The second issue was a little complex. Direct plotting of strings is not well supported in Highcharts, it is usually through 'categories' option of xAxis/yAxis. The data points are plotted corresponding to each of category values in this case. In our case, a field may have duplicates so in categories, the labels are repeated on the axes. So instead of using categories I assigned each distinct string (for a field) an integer value (eg. 1,2,3...), mapped the corresponding string values to integer values and formatted the labels to show the string values instead of the integer map. This helped to solve the following issues:
- Duplicate labels in the axes are removed (as opposed to categories)
- Can now plot them as simple integer values
- In addition to above sorting the array containing the distinct values (inbuilt sort for now) solves the issue where we have a large number of labels and their text get mixed up. What happens now is like integer labels some divisions are created on the axes and when we zoom in the divisions get smaller and labels within that division are show.
Monday 18 July 2011
GSoC 2011: Week 8
This week's work was to fix bugs and test the interface. Some pending issues were fixed like:
- The display field of a table is the defualt selected value for DataLabel and if not selected it defaults to the display field also.
- The edit functionality was malfunctioning, there were issues with null values on fileds. The Datapoint display form now includes a null checkbox to indicate null value.
- The input phase, when we select the two fields; on selection of a field the data-type,operators and value field change and it takes some time. I was suggested to improve upon the response time there.
- The plot generation process also slow according to some users.

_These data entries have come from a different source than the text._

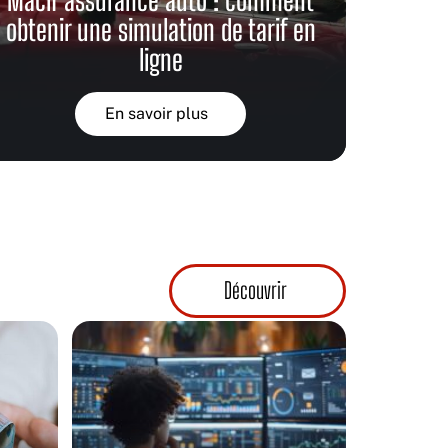
obtenir une simulation de tarif en
ligne
En savoir plus
Découvrir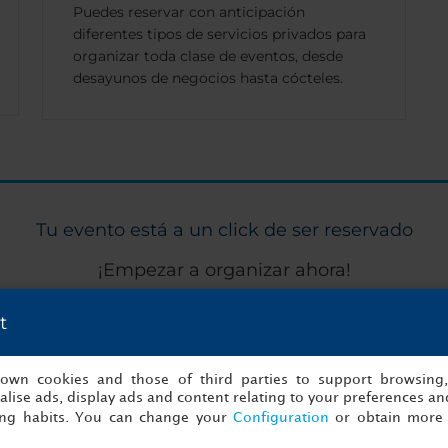
Puedes reservar con anticipación
diferentes tipos de servicios privados para
organizar toda clase de eventos, desde
desayunos de negocios hasta cócteles.
Tu evento está a un click de ser reservado
¡Empezar a organizar ahora!
t
to
Detalles
s own cookies and those of third parties to support browsing
lise ads, display ads and content relating to your preferences and
ing habits. You can change your
Configuration
or obtain more 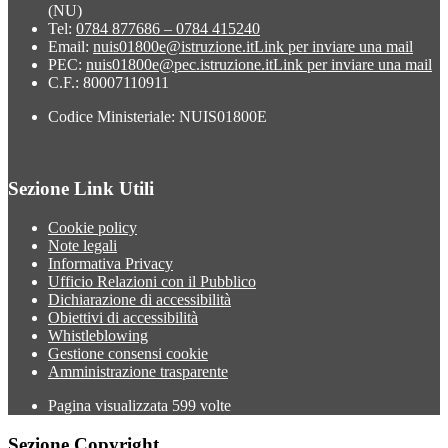
(NU)
Tel:
0784 877686 – 0784 415240
Email:
nuis01800e@istruzione.it
Link per inviare una mail
PEC:
nuis01800e@pec.istruzione.it
Link per inviare una mail
C.F.: 80007110911
Codice Ministeriale: NUIS01800E
Sezione Link Utili
Cookie policy
Note legali
Informativa Privacy
Ufficio Relazioni con il Pubblico
Dichiarazione di accessibilità
Obiettivi di accessibilità
Whistleblowing
Gestione consensi cookie
Amministrazione trasparente
Pagina visualizzata
599
volte
Sezione Copyright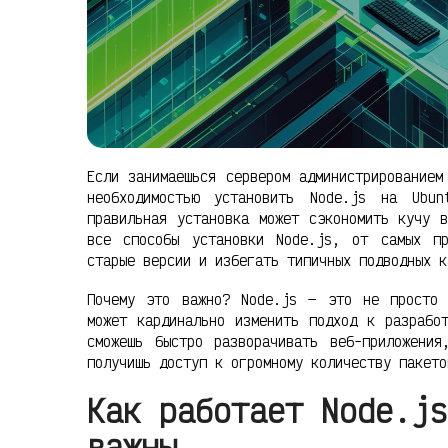
Если занимаешься сервером администрированием
необходимостью установить Node.js на Ubu
правильная установка может сэкономить кучу 
все способы установки Node.js, от самых пр
старые версии и избегать типичных подводных к
Почему это важно? Node.js — это не просто 
может кардинально изменить подход к разрабо
сможешь быстро разворачивать веб-приложени
получишь доступ к огромному количеству пакето
Как работает Node.js
важны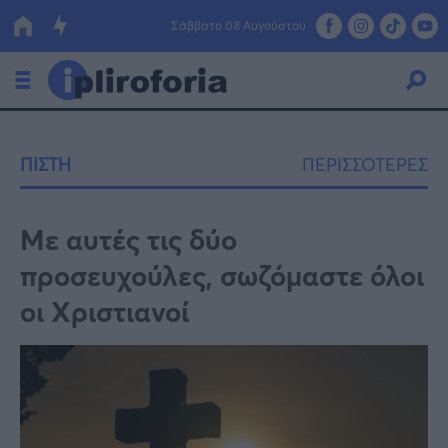
Σάββατο 08 Αυγούστου
Ελλάδα
ΠΙΣΤΗ
ΠΕΡΙΣΣΟΤΕΡΕΣ
Οικονομία
Πολιτική
Με αυτές τις δύο
προσευχούλες, σωζόμαστε όλοι
Τράπεζες
οι Χριστιανοί
Επιδοτήσεις
Κόσμος
Lifestyle
ΕΣΠΑ
Αθλητικά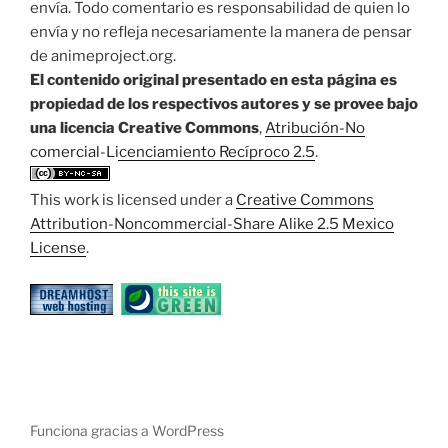
envía. Todo comentario es responsabilidad de quien lo
envía y no refleja necesariamente la manera de pensar
de animeproject.org.
El contenido original presentado en esta página es
propiedad de los respectivos autores y se provee bajo
una licencia Creative Commons
,
Atribución-No
comercial-Licenciamiento Recíproco 2.5
.
This work is licensed under a
Creative Commons
Attribution-Noncommercial-Share Alike 2.5 Mexico
License
.
Funciona gracias a WordPress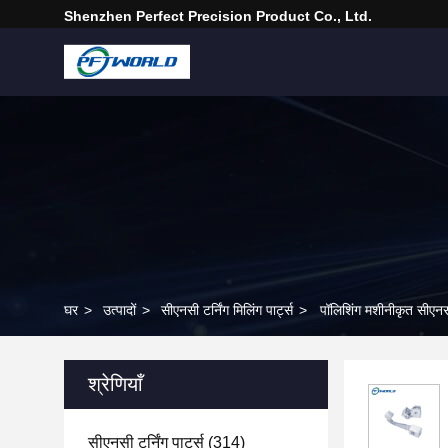
Shenzhen Perfect Precision Product Co., Ltd.
घर
>
उत्पादों
>
सीएनसी टर्निंग मिलिंग पार्ट्स
>
पॉलिशिंग मशीनीकृत सीएनसी 
श्रेणियाँ
सीएनसी टर्निंग पार्ट्स
(314)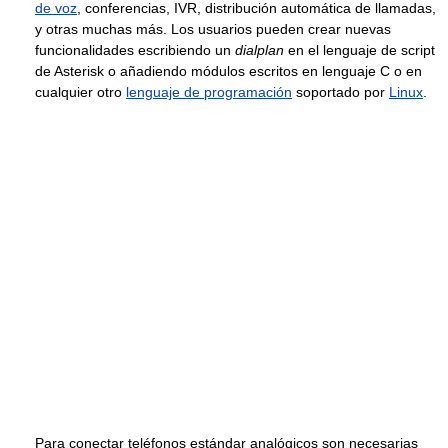
de voz
, conferencias, IVR, distribución automática de llamadas,
y otras muchas más. Los usuarios pueden crear nuevas
funcionalidades escribiendo un
dialplan
en el lenguaje de script
de Asterisk o añadiendo módulos escritos en lenguaje C o en
cualquier otro
lenguaje de programación
soportado por
Linux
.
Para conectar teléfonos estándar analógicos son necesarias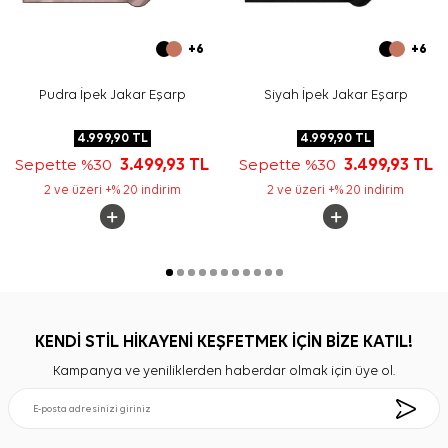
+6
+6
Pudra İpek Jakar Eşarp
Siyah İpek Jakar Eşarp
4.999,90
TL
4.999,90
TL
Sepette %30
3.499,93
TL
Sepette %30
3.499,93
TL
2 ve üzeri +% 20 indirim
2 ve üzeri +% 20 indirim
KENDİ STİL HİKAYENİ KEŞFETMEK İÇİN BİZE KATIL!
Kampanya ve yeniliklerden haberdar olmak için üye ol.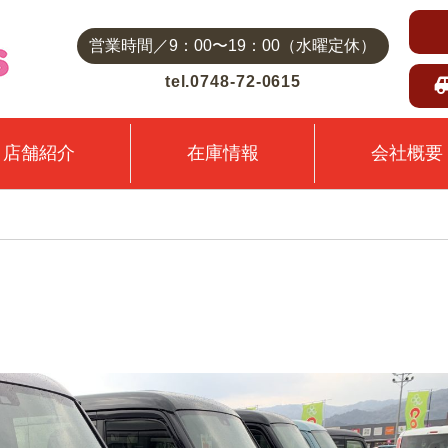
営業時間／9：00〜19：00（水曜定休）
tel.0748-72-0615
店舗紹介
在庫情報
会社概要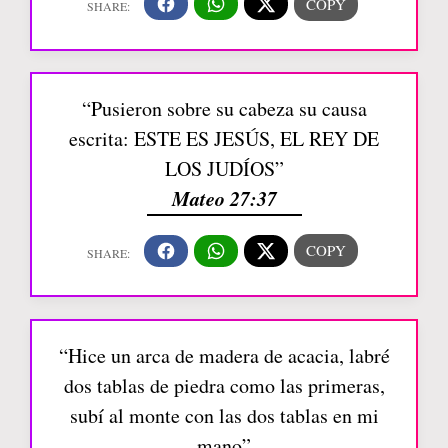
“Pusieron sobre su cabeza su causa
escrita: ESTE ES JESÚS, EL REY DE
LOS JUDÍOS”
Mateo 27:37
“Hice un arca de madera de acacia, labré
dos tablas de piedra como las primeras,
subí al monte con las dos tablas en mi
mano”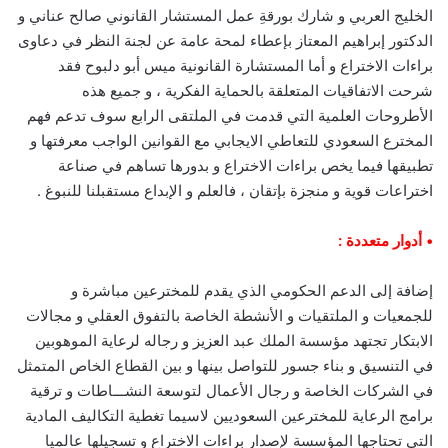
الخليج العربي و شارك بورقةِ عمل المستشار القانوني صالح عناني و
الدكتور إبراهيم المعتاز بإعطاء لمحة عامة عن لجنة النظر في دعاوى
براءات الاختراع و أما المستشارة القانونية ميس أبو دلبوح فقد
شرحت الاتفاقيات المتعلقة بالحماية الفكرية ، و جميع هذه
الأطروحات العلمية التي قدمت في الملتقى الرابع سوف تدعم فهم
المخترع السعودي للتعاطي الايجابي مع القوانين الواجب معرفتها و
تطبيقها فيما يخص براءات الاختراع و بدورها تساهم في صناعة
اختراعات قوية و منجزة بإتقان ، فالعلم و الإبداع مستقبلنا للنبوغ .
• أدوار متعددة :
إضافة إلى الدعم الحكومي الذي يقدم للمخترعين مباشرة و
للجمعيات و الملتقيات و الأنشطة الخاصة بالتفوق العقلي و مجالات
الابتكار تجتهد مؤسسة الملك عبد العزيز و رجاله لرعاية الموهوبين
في التنسيق و بناء جسور للتواصل بينها و بين القطاع الخاص المتمثل
في الشركات الخاصة و رجال الأعمال لتوسعة النشـــاطات و ترقية
برامج الرعاية للمخترعين السعوديين لاسيما تغطية التكاليف المادية
التي تحتاجها المؤسسة لإصدار براءات الاختراع و تسجيلها عالميا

If we are accessing the database locally (on the same system) it is relatively fine but when accessed on a remote server, it slows down.
- Depending on the resolution, the plot and the Data point display form can appear adjacent to each other or one below the other (the plot up and the form below it)
- One of the user reported that his chrome browser crashed once on the plot generation phase.
- Some users suggested that the divs are not alligned properly. For example, for a higher resolution when the plot and form appear adjacent to each other, the plot div is slightly higher than the form div. So it did not look good.
- Some users were more interested in have the plot of text fields( fields that are strings and not only numeric), which is not currently available in the interface.